§ **Tu objetivo**
Di cuántas líneas de los registros contienen la palabra "امروز". Responde solo con el número.

----

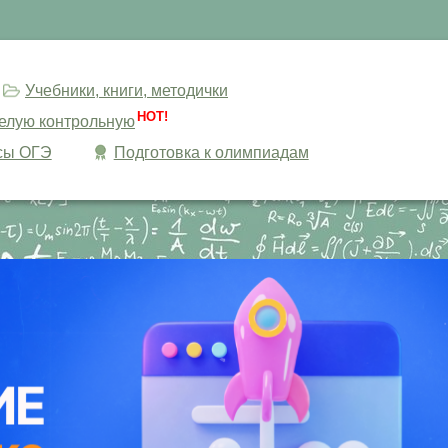
Учебники, книги, методички
HOT!
целую контрольную
сы ОГЭ
Подготовка к олимпиадам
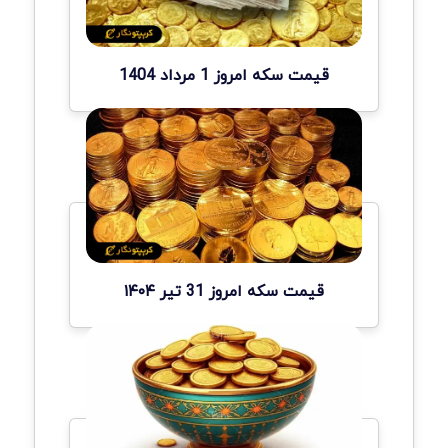
قیمت سکه امروز 1 مرداد 1404
قیمت سکه امروز 31 تیر ۱۴۰۴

----

§ **Tu respuesta**
2